Kẽm Trống Bay is located in Thanh Hải village, Thanh Liêm District, Hà Nam Province of Vietnam.

== Geography ==
It is about 80 km to the south, along the National Road No 1. Kẽm Trống includes a stream, mountains, fields and trees. The Đáy River flows through the area.

On the banks of the river, mountains and regularly here and there, and ledges come up to the water edge. There are many caves and grottoes in the mountains such as Đọi (Bat) cave, Lươn (going through) cave, Nut (breaking) grotto; many stalactites and stalagmites can be seen in those caves and grottoes.

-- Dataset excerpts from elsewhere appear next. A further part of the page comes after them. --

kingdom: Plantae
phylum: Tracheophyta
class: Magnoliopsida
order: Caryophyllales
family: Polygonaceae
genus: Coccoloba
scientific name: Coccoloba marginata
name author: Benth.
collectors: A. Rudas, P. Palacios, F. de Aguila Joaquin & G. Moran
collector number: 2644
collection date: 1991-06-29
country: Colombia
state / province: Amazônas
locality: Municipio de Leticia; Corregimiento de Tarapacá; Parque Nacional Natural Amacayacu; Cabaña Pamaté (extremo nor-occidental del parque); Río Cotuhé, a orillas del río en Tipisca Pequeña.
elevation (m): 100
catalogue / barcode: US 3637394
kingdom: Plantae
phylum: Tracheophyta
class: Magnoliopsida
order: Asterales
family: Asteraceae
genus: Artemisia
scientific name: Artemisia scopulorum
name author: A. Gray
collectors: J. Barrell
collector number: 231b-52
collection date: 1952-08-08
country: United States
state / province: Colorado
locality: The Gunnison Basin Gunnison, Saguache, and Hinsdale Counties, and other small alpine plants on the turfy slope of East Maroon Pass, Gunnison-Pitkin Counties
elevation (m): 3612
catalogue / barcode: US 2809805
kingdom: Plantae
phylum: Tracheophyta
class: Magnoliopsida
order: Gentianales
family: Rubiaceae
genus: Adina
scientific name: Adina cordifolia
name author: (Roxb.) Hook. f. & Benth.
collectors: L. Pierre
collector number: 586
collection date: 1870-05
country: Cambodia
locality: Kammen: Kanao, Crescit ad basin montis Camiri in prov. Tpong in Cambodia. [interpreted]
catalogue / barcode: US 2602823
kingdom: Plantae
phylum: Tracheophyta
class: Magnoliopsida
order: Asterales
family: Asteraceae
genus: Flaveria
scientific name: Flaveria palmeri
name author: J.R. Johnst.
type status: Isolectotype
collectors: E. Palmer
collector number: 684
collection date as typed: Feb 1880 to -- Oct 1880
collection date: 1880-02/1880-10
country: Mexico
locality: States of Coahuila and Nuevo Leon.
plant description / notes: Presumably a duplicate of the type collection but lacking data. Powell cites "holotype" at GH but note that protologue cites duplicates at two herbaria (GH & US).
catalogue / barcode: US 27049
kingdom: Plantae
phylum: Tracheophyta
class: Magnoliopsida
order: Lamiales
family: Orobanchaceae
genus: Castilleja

The scenery of Kẽm Trống is very picturesque and poetic. Hồ Xuân Hương, a poet in the 18th century, who was so famous that Vietnamese people awarded her the title of "Princess of poetry", wrote a poem on the sight of Kẽm Trống when visiting it, as follows:

"On the two sides are mountains,
The nice stream is between,
This is Kẽm Trống, is it right?
The wind shakes tree branches with crackles,
And makes waves sounding merrily..."

There are many myths on the visits of Kings, Lords, Princes, and other visitors to Kẽm Trống, the natural landscape rewarded to the region of Mt Đọi and Châu River (the other way naming the land of Hà Nam).